Could you rewrite every row below as a Markdown table with two columns, Line for each line's number and Text for the line itself, leaving out blank lines and the pictures?

**********

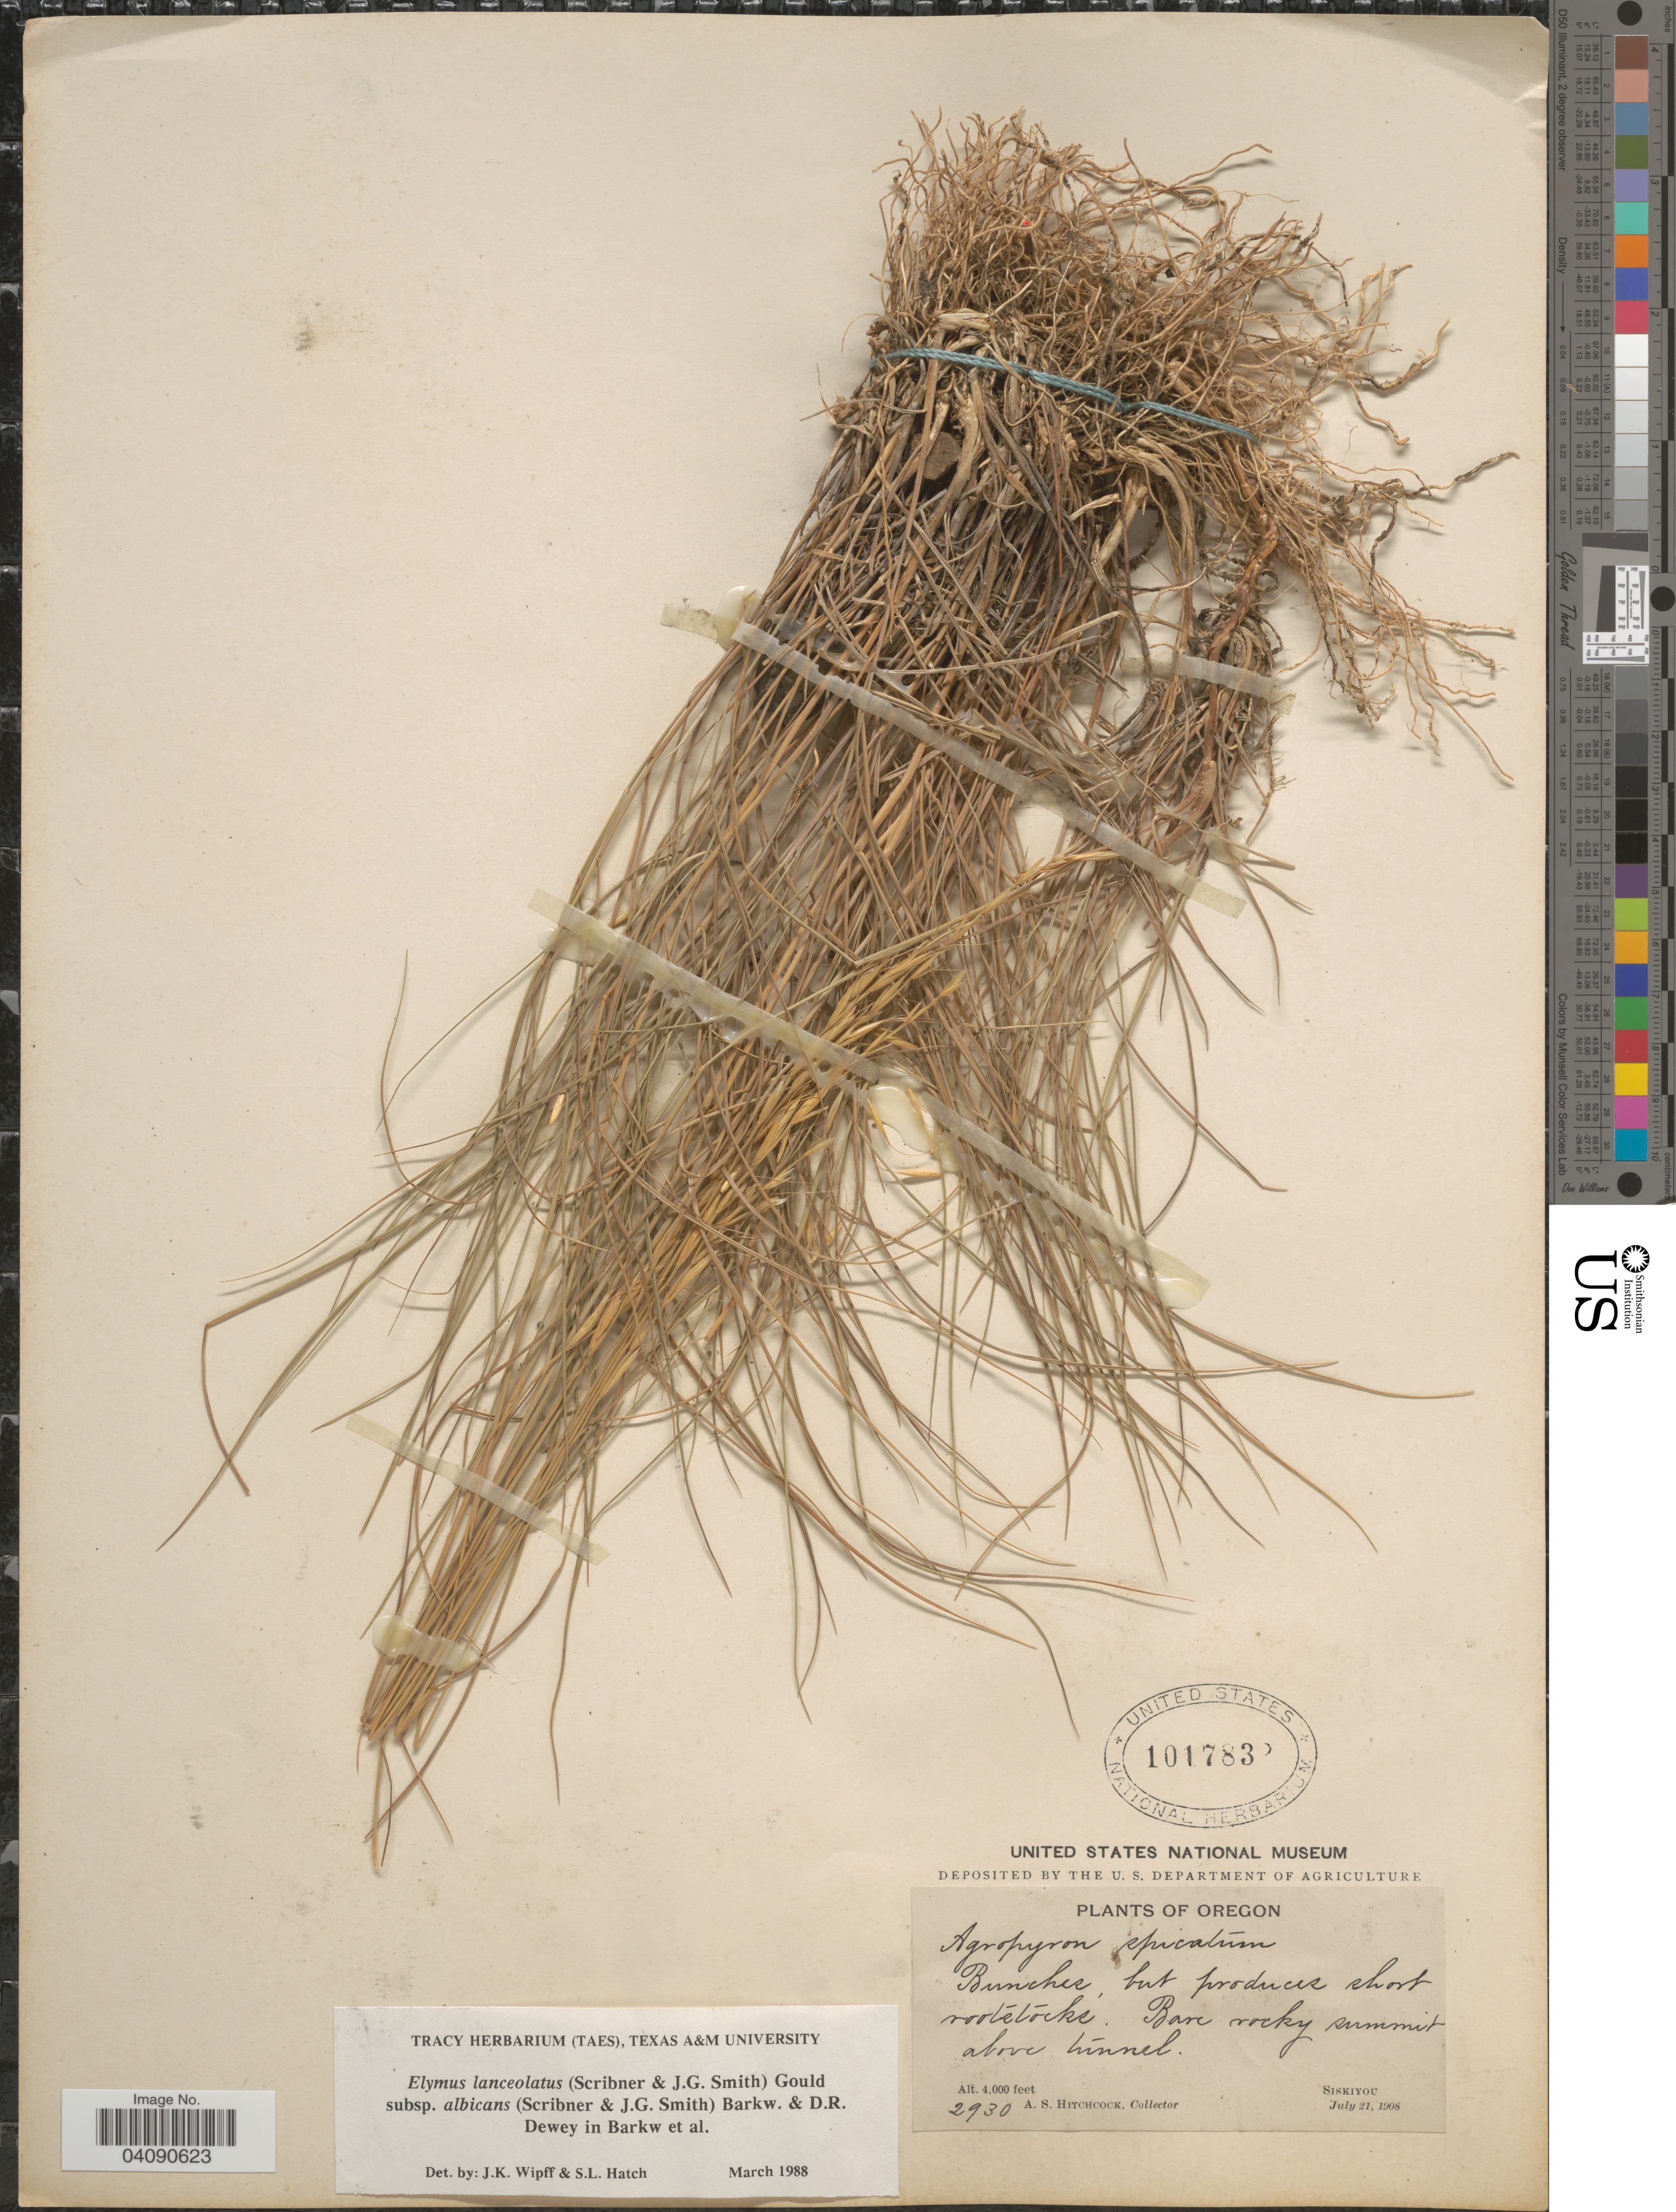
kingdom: Plantae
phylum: Tracheophyta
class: Liliopsida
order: Poales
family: Poaceae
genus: Elymus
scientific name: Elymus albicans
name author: (Scribn. & J.G. Sm.) Á. Löve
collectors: A. S. Hitchcock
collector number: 2930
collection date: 1908-07-21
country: United States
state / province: Oregon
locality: Bare rocky summit above tunnel. Siskiyou.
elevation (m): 1219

**********

◆ **Response to the exercise**
| Line | Text |
|---|---|
| 1 | kingdom: Plantae |
| 2 | phylum: Tracheophyta |
| 3 | class: Liliopsida |
| 4 | order: Poales |
| 5 | family: Poaceae |
| 6 | genus: Elymus |
| 7 | scientific name: Elymus albicans |
| 8 | name author: (Scribn. & J.G. Sm.) Á. Löve |
| 9 | collectors: A. S. Hitchcock |
| 10 | collector number: 2930 |
| 11 | collection date: 1908-07-21 |
| 12 | country: United States |
| 13 | state / province: Oregon |
| 14 | locality: Bare rocky summit above tunnel. Siskiyou. |
| 15 | elevation (m): 1219 |